OpinionPREMIUM

MARC HASENFUSS: A middle-aged thrashing

I reckon at this price an investor is pretty much getting AdvTech’s vibrant tertiary business for next to nothing

Picture: 123RF
Picture: 123RF

Plague diary — week eight: Education has always been a bad business for me. I remember that before I received my academic and first-team dark blue tie at school, I donned the basic dark blue-light blue striped version. While the striped tie carried no outward honour, the reverse side of the tie was where the real mark of school achievements was measured.

We would boldly mark a stroke in the light blue section of the tie each time we got "cuts" — which were dished out liberally at boys’ schools in the Eastern Cape back in the bad old days.

In standard eight (a particularly bad year for adolescent Hasenfuss) my tie, by the end of the third term, had no more space left for denoting bouts of corporal punishment.

I failed every hair inspection, puttered into school late on my baffle-less Honda Tornado, skipped homework and (horror of horrors) often neglected to watch the rugby first team matches.

While I never looted the tuckshop, I did get flogged most savagely for being in possession of a school hymnal where a friend’s older brother had scratched in a Star Wars theme (Onward Galactic Stormtroopers, and so forth).

I think I took a worse beating this week in private education stock AdvTech. I have always wanted to own AdvTech. I think it’s a great business, with brilliant academic brands and solid management.

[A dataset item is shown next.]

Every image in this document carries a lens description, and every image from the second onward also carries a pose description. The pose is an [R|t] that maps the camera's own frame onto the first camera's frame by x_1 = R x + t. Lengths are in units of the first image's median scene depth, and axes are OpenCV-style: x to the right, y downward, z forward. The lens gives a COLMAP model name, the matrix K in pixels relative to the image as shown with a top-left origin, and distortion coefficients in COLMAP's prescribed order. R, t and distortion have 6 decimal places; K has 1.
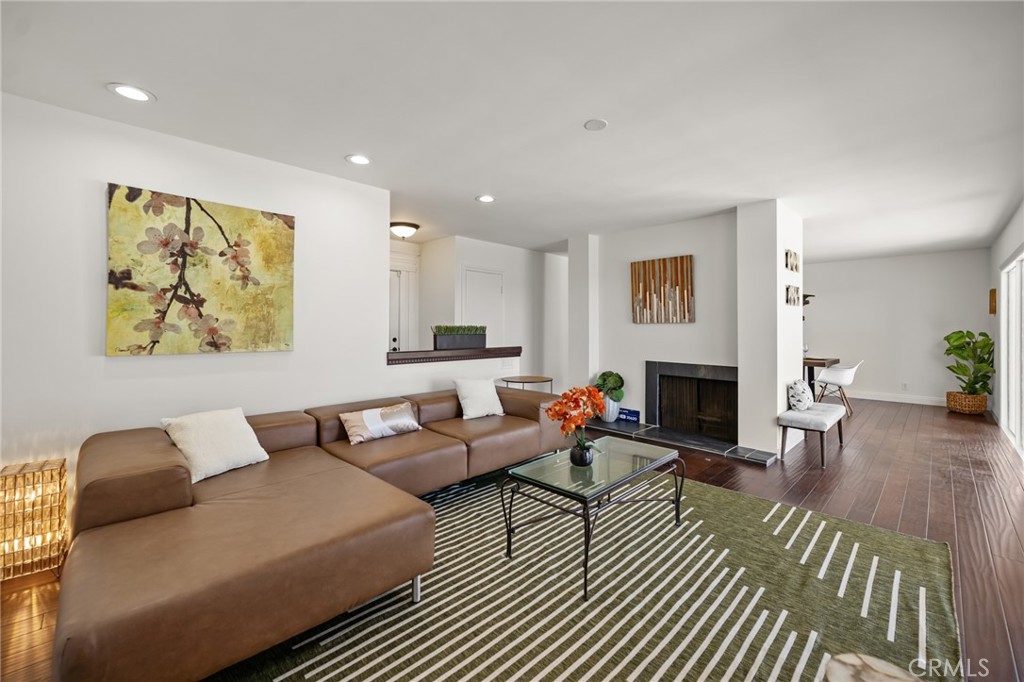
lens RADIAL K [[420.8, 0, 516.9], [0, 420.8, 323.8], [0, 0, 1]] dist [-0.001764, -0.000170]
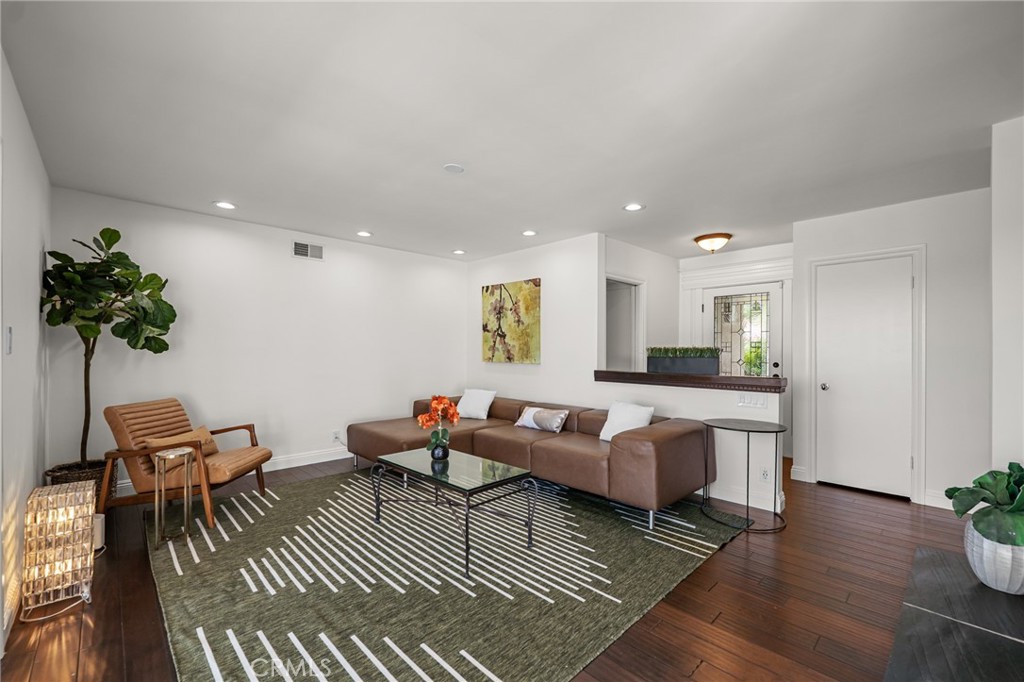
lens RADIAL K [[420.8, 0, 508.8], [0, 420.8, 349.3], [0, 0, 1]] dist [-0.001764, -0.000170]
pose [[-0.017036, -0.003692, -0.999848, 1.209019], [0.006459, 0.999972, -0.003802, 0.017177], [0.999834, -0.006523, -0.017011, 1.072702]]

But it behaved like a junior exploration stock over the past week, flying all over the place as — I assume — the market took cognisance of the lack of clarity from the education department about the reopening of schools.

Initially I was spooked out. But I reckon at this price — presuming schools resume some form of normal functioning by the third term — an investor is pretty much getting AdvTech’s vibrant tertiary business for next to nothing.

Admittedly if there is more uncertainty about education there will be even more pain for AdvTech. But I’m going to take the pain … if I must.

What might well be worse than market pain is investor frustration. In this regard I am glad I took the recent dividend from Trencor and ran. Trencor was one of the JSE’s great "grey chips", and I even remember the late, great Mervyn Harris — a man whose daily market reports were prescribed reading in the days before the internet — telling me back in 1988 that it was the one share "you can buy blind".

Trencor, over the long term, has been a superb investment vehicle — ranking as one of the pioneering rand hedge stocks. It’s sad that this legacy risks being besmirched by a horrible impasse involving the remaining cash pile of about R1.7bn.

Earlier this month Trencor confirmed that its remaining 5.3% shareholding in container management group Textainer would be distributed to shareholders via a dividend in specie. The problem now lies in distributing the substantial dollar cash pile, which is subject to complicated indemnity arrangements, to shareholders.

Pessimists will pencil in a long wait, especially since the JSE has granted the cash shell an extended life until the end of 2024. Trencor now becomes a fascinating value play for those willing to gamble on the intricacies of the indemnities being unravelled sooner rather than later — and on the movement in the rand-dollar exchange rate. At 770c Trencor’s share price is dismissively discounting the cash holding. It would be tempting to consider a punt. Shareholders, of course, are not as lucky as the remaining Trencor directors. These executives will get a nifty R21m a year for managing the complexities of a cash shell. Not exactly an incentive to wind up matters quickly, is it?

What I did take considerable heart from last week was Richemont, after culling its dividend, advising that shareholders might be afforded a chance to buy shares at a preferential price.

That’s smart engagement in these difficult times.